Now here’s where I got off the track. Seeking information about the Torrey Brothers’ Trading Co. near Houston, I ran across Dr. Ferdinand Roemer’s story in 1846 about his trip to the trading co. He describes the topography of that particular area of Texas as much like the region between Austin and New Braunfels. Instead of dense forests, there were prairies covered with mesquite trees and occasional oak groves. One evening, he and his companion observed a prairie fire which they thought the Indians had started in order to drive the game in a certain direction for hunting and to burn off dry grass.
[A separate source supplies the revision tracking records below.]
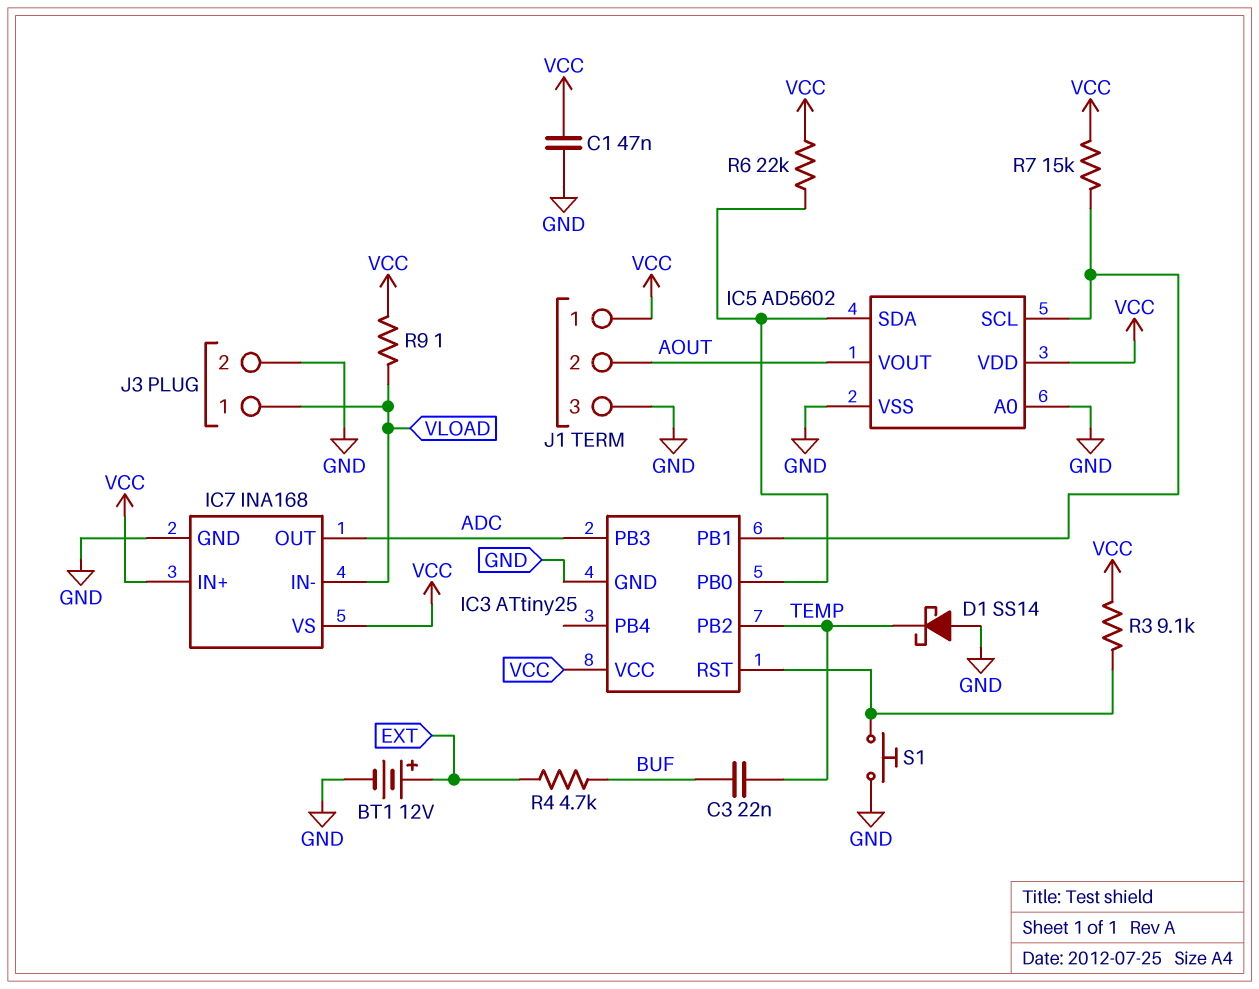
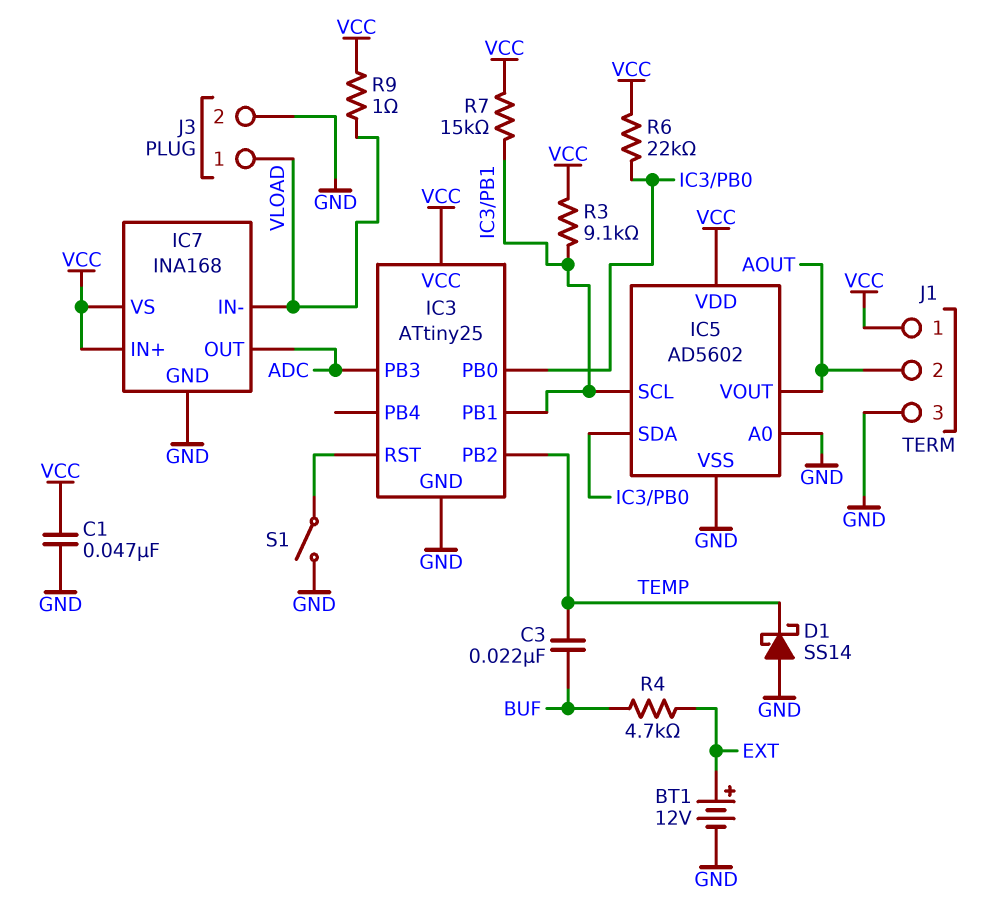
R3: 9.1k (IC3/RST, VCC) -> 9.1k (IC3/PB1, VCC)
S1: button (GND, IC3/RST) -> switch (GND, IC3/RST)

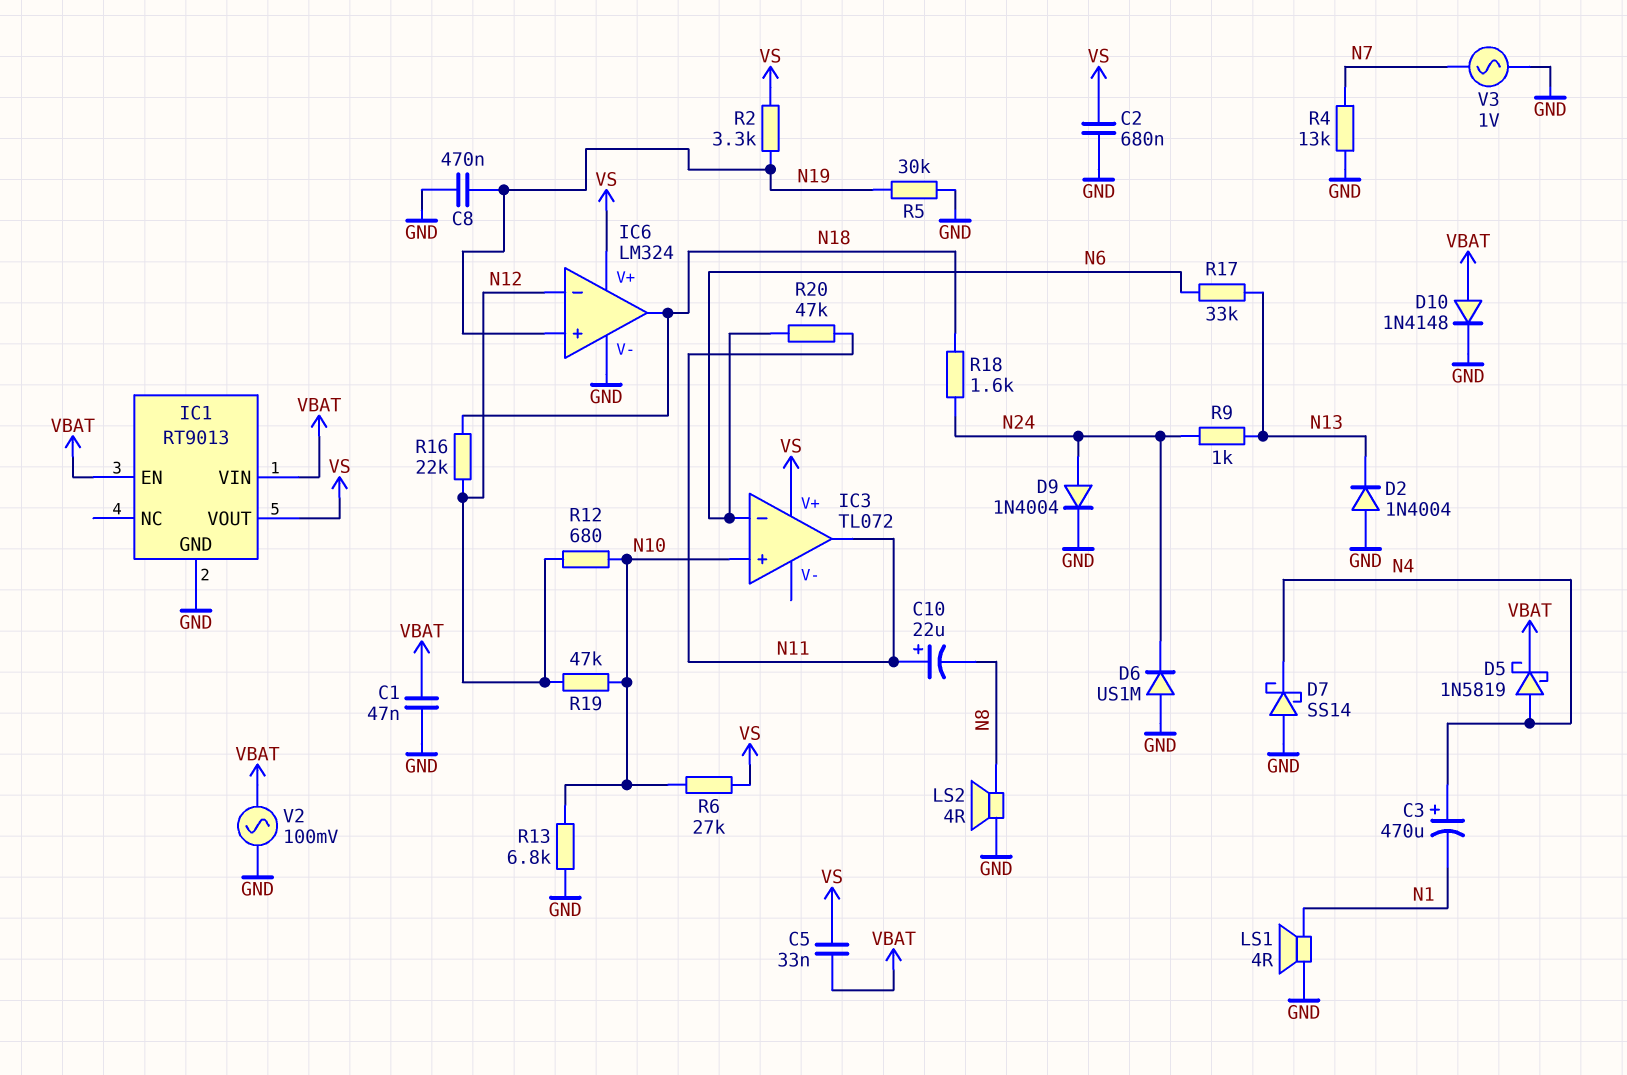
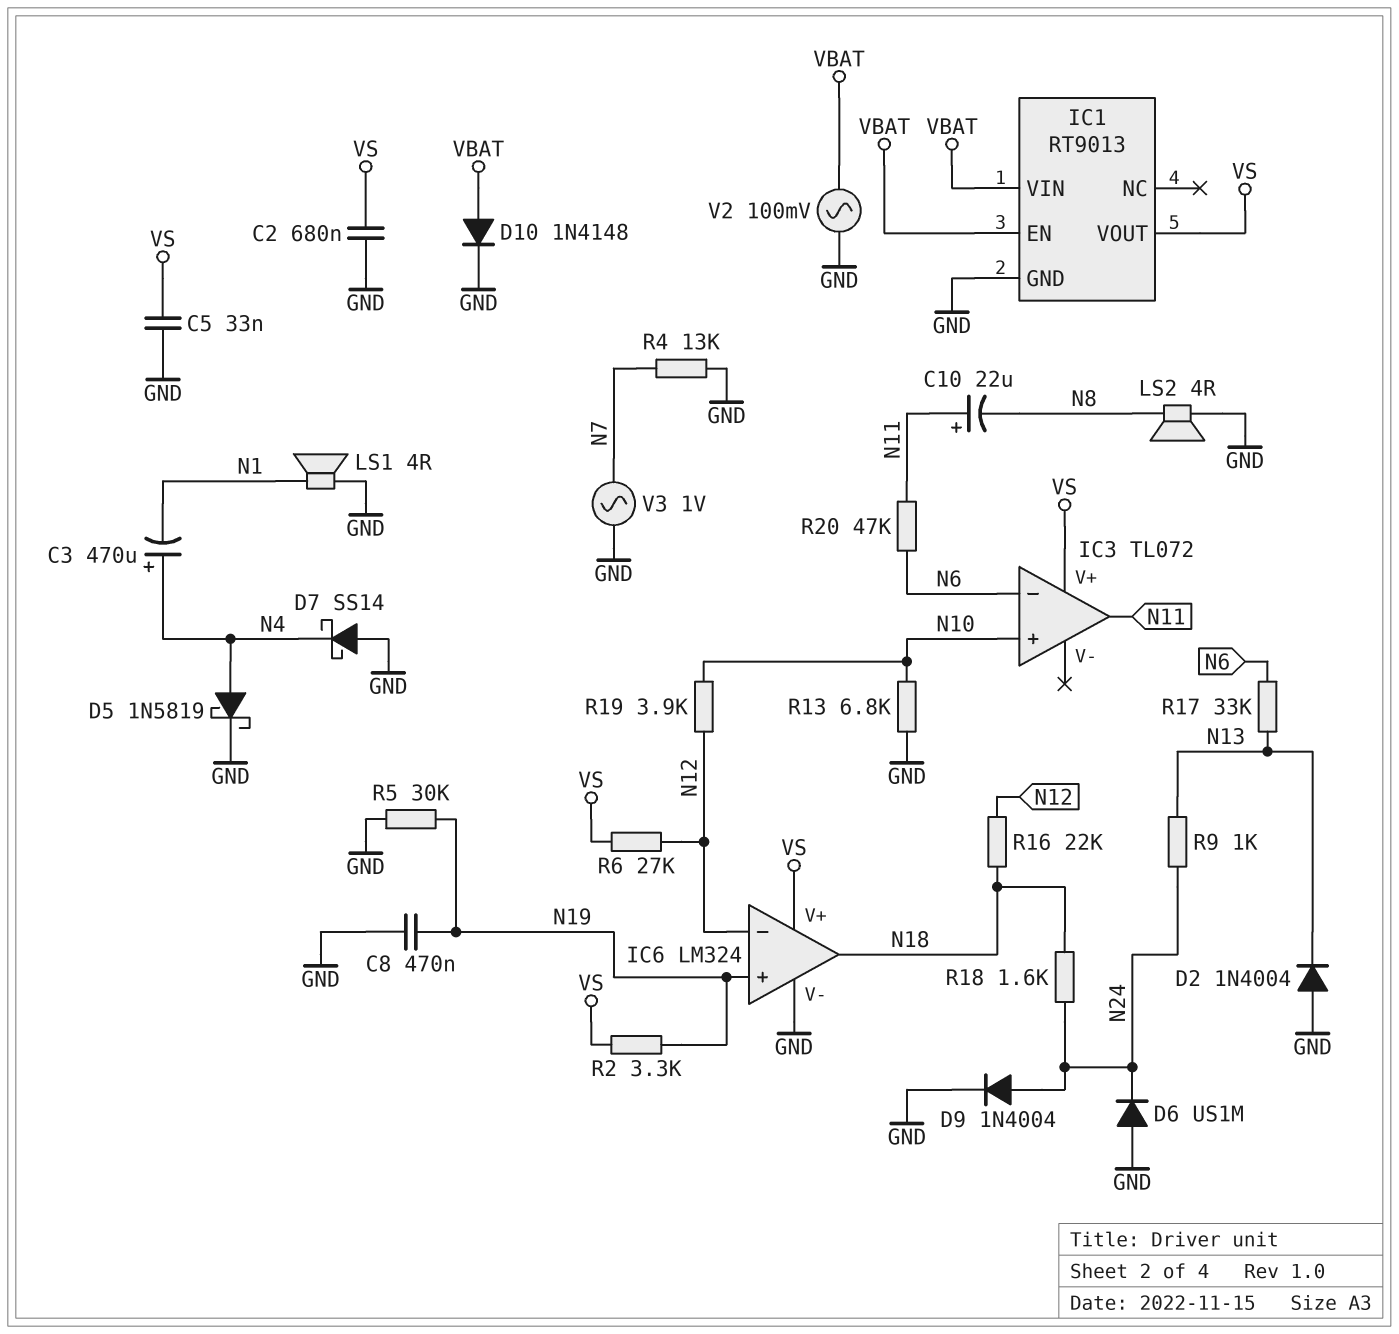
C1: 47nF (GND, VBAT) -> none
C5: 33nF (VBAT, VS) -> 33nF (GND, VS)
D5: schottky 1N5819 (A N4, K VBAT) -> schottky 1N5819 (A N4, K GND)
R6: 27k (N10, VS) -> 27k (N12, VS)
R12: 680 (N10, N12) -> none
R19: 47k (N10, N12) -> 3.9k (N10, N12)

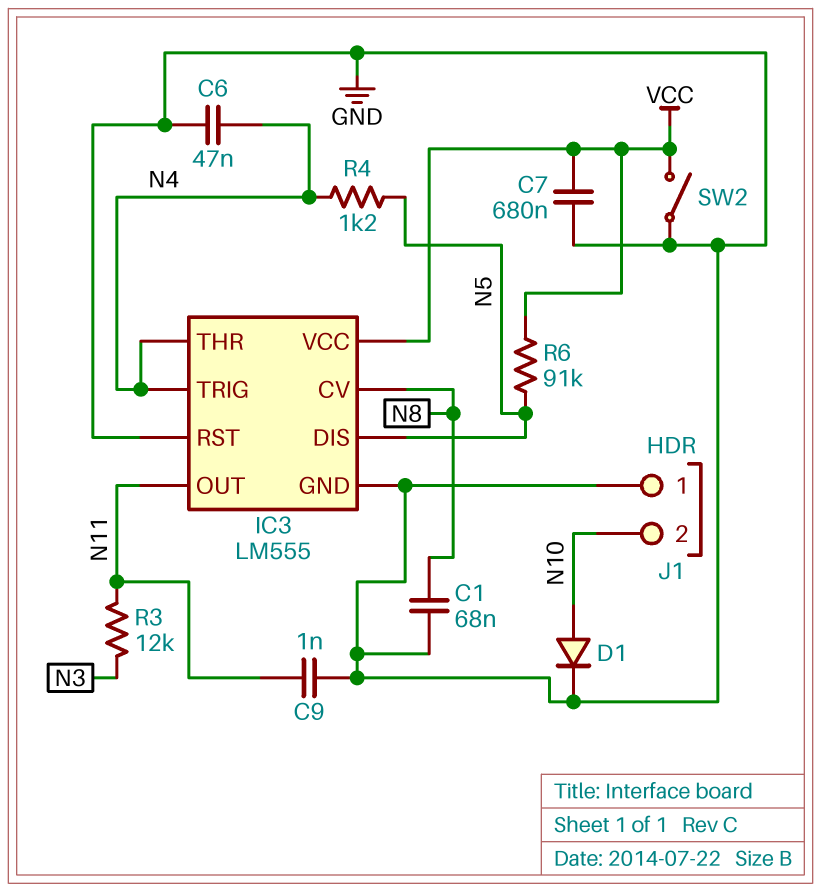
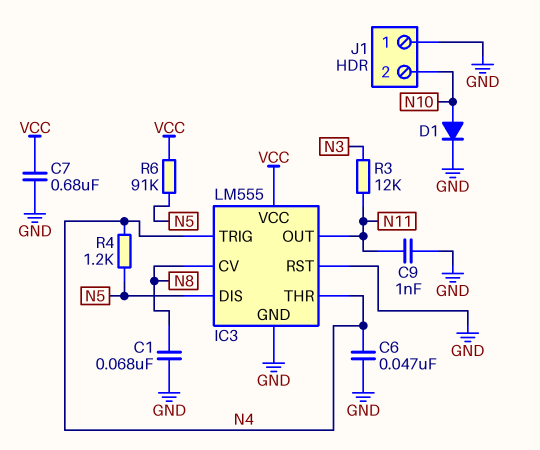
SW2: switch (GND, VCC) -> none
The next morning the trading post appeared before them with seven rough unhewn log houses. The largest house contained pelts received in trade from the Indians, most of which were buffalo robes, buffalo rugs, and deer hides. Some of the buffalo hides were painted artistically, which determined their value. Some were sold in Houston and most shipped to the Northern States and Canada. Indians also brought in skins of raccoon, cougar, beaver, antelope, bobcats and gray wolves.
Mules were another article of trade by Comanches which they captured on their annual raids to the northern provinces of Mexico. These mules were tamed and sold as pack animals.
In another house were the goods that the Indians received in trade, mainly woolen blankets, woolen cloth colored scarlet and blue and used to make breech cloths. There was also printed calico for shirts and thick copper wiring used in making ornaments for arms, legs, and knives. Then there were glass beads, powder, lead, and tobacco.
The rest of the houses were dwelling places for those who worked at the post. There was even a gunsmith appointed by the government who repaired guns for the Indians.
The trading post was also where captives (particularly children) were brought by the Indians for sale. Roemer observed three boys for sale. Delicacies such as dried buffalo meat, and smoked buffalo tongue were for sale as well.
Now fast forward to our Main Plaza. Following Torrey’s store, around 1898, the small building became Ferdinand Simon’s Tavern and then Mrs. Yettie Wiedermann’s Plaza Fruit Store. Then in 1925 A.C. Moeller built a two-story brick building for the Wiedermanns right next to the fruit stand (now Comal Flower Shop). The Wiedermanns moved their business to the bottom floor of their new building and lived upstairs.
By 1932 the wooden building had been torn down and Al Leissner assumed the Texaco dealership that same year. Leissner ran the Texaco station until 1945 when he sold it to Al Schnabel.
NB is fortunate to have such an obvious center of town like Main Plaza, one that is recognizable and incidentally hard to navigate. That indeed makes it memorable. Remember, July 4th celebration at the Plaza at 9:15 a.m.